**WHAT IS BEING ASKED:**
Repeat the listing exactly. Pictures stay out of your copy.
[DATA PROVIDED]
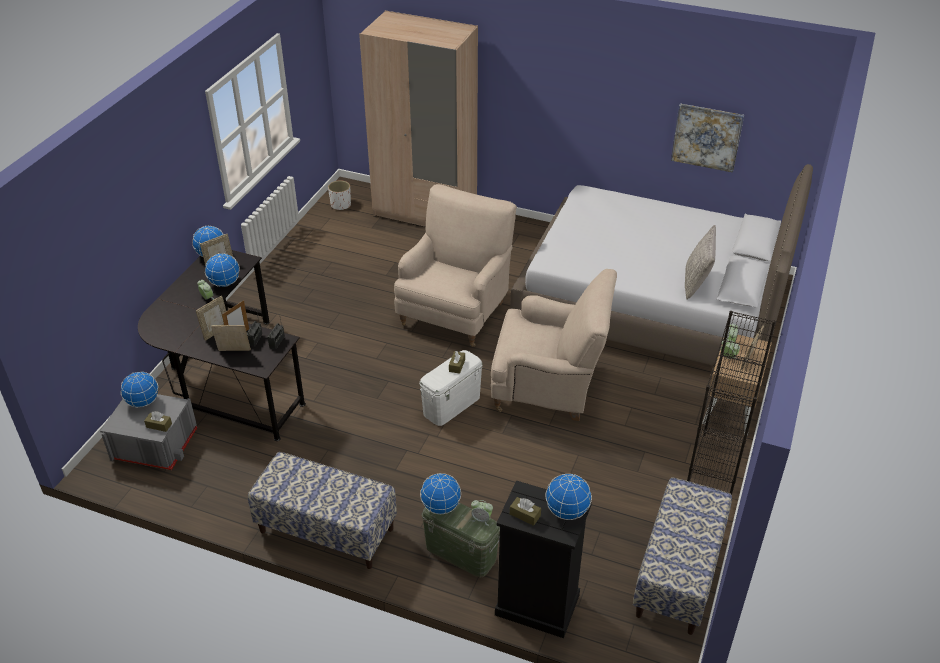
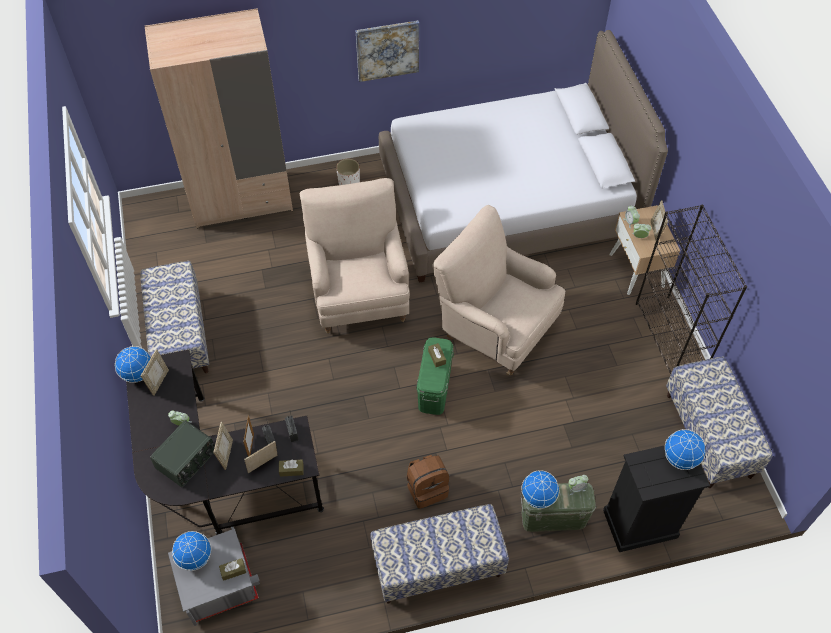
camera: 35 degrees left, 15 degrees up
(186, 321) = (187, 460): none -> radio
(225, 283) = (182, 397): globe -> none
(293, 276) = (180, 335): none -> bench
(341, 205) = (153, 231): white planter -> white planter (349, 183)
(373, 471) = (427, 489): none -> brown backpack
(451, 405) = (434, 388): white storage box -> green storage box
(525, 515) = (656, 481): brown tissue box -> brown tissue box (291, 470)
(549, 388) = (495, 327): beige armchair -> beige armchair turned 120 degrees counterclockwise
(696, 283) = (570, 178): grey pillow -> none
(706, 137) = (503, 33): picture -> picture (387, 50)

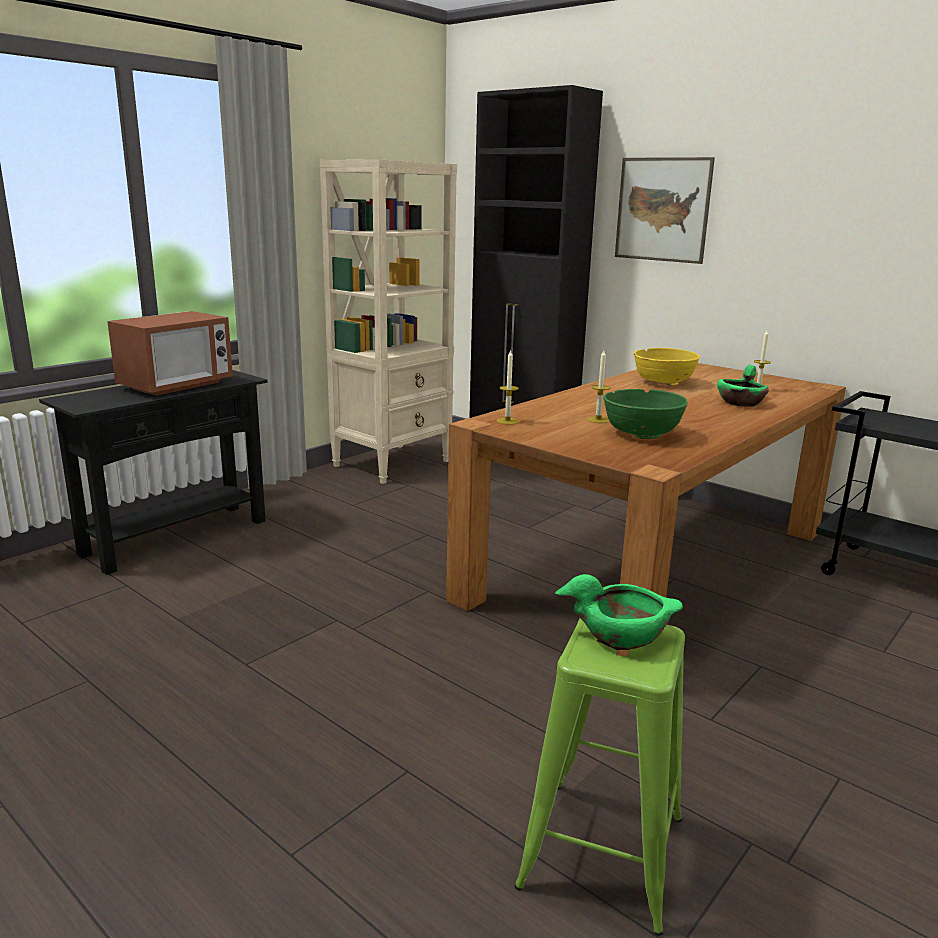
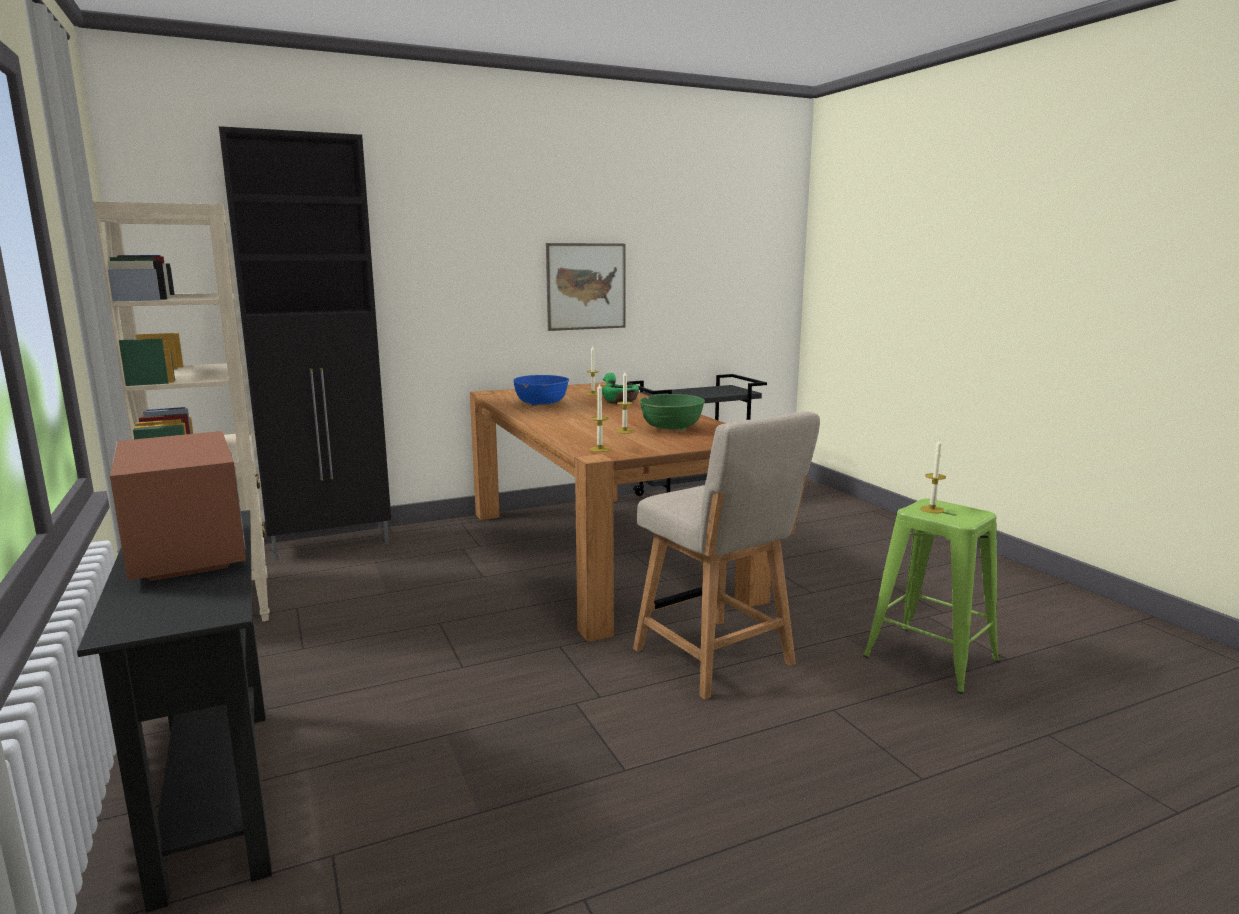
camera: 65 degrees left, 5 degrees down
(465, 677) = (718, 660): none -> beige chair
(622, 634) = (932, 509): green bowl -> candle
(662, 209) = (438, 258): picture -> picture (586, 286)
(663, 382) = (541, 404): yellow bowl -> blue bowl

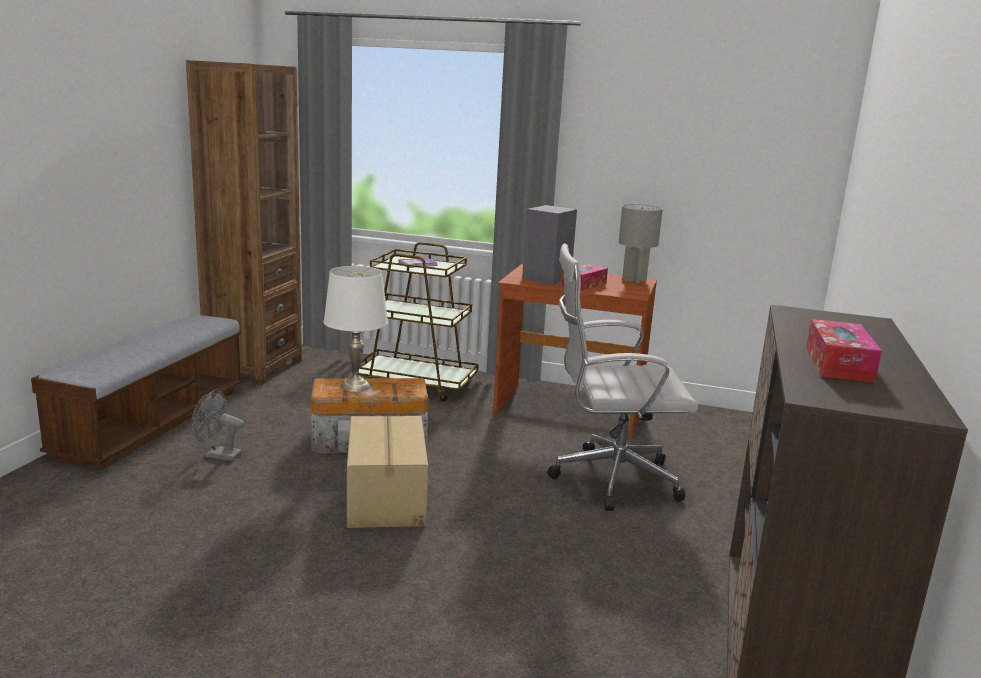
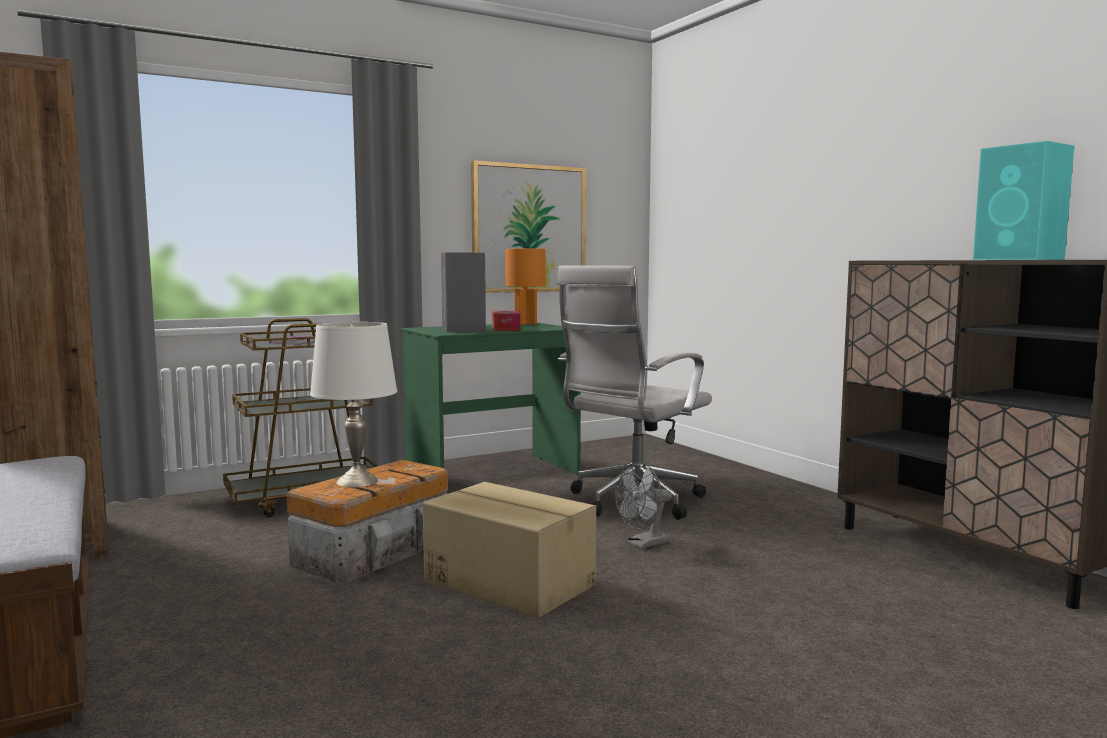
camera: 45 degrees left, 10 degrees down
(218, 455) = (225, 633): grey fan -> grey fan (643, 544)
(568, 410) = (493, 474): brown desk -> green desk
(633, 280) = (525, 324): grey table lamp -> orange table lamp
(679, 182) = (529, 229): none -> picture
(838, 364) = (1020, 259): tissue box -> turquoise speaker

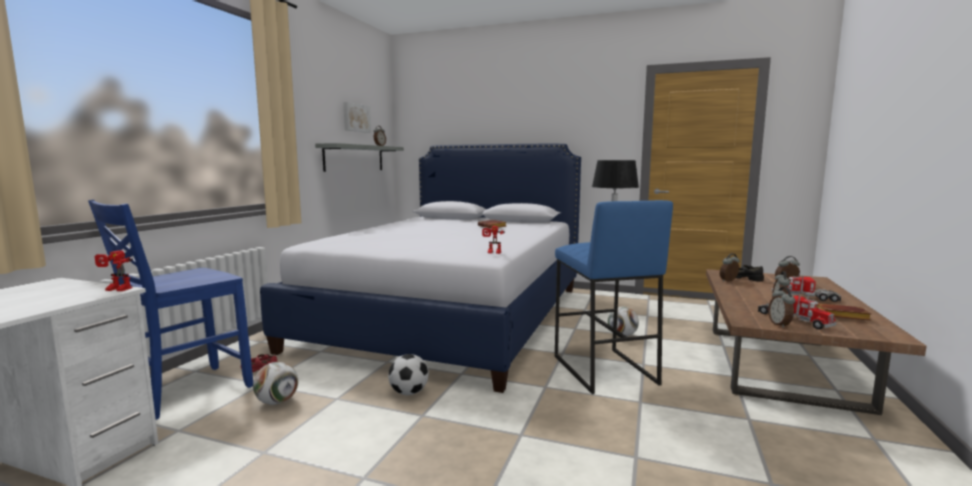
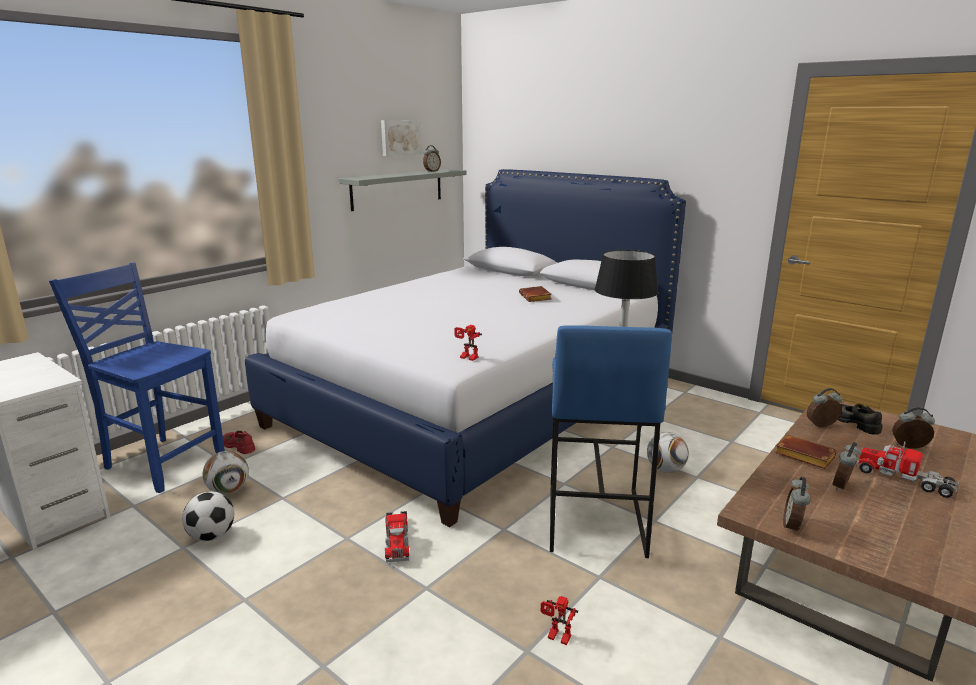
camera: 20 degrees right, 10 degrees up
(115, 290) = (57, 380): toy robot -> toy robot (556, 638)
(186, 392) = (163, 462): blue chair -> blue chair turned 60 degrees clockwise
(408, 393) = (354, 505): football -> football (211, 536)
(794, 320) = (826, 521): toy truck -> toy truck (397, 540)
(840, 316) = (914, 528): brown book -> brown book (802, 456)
[/DATA PROVIDED]
**RESULT:**
camera: 35 degrees left, 15 degrees up
(186, 321) = (187, 460): none -> radio
(225, 283) = (182, 397): globe -> none
(293, 276) = (180, 335): none -> bench
(341, 205) = (153, 231): white planter -> white planter (349, 183)
(373, 471) = (427, 489): none -> brown backpack
(451, 405) = (434, 388): white storage box -> green storage box
(525, 515) = (656, 481): brown tissue box -> brown tissue box (291, 470)
(549, 388) = (495, 327): beige armchair -> beige armchair turned 120 degrees counterclockwise
(696, 283) = (570, 178): grey pillow -> none
(706, 137) = (503, 33): picture -> picture (387, 50)

camera: 65 degrees left, 5 degrees down
(465, 677) = (718, 660): none -> beige chair
(622, 634) = (932, 509): green bowl -> candle
(662, 209) = (438, 258): picture -> picture (586, 286)
(663, 382) = (541, 404): yellow bowl -> blue bowl

camera: 45 degrees left, 10 degrees down
(218, 455) = (225, 633): grey fan -> grey fan (643, 544)
(568, 410) = (493, 474): brown desk -> green desk
(633, 280) = (525, 324): grey table lamp -> orange table lamp
(679, 182) = (529, 229): none -> picture
(838, 364) = (1020, 259): tissue box -> turquoise speaker

camera: 20 degrees right, 10 degrees up
(115, 290) = (57, 380): toy robot -> toy robot (556, 638)
(186, 392) = (163, 462): blue chair -> blue chair turned 60 degrees clockwise
(408, 393) = (354, 505): football -> football (211, 536)
(794, 320) = (826, 521): toy truck -> toy truck (397, 540)
(840, 316) = (914, 528): brown book -> brown book (802, 456)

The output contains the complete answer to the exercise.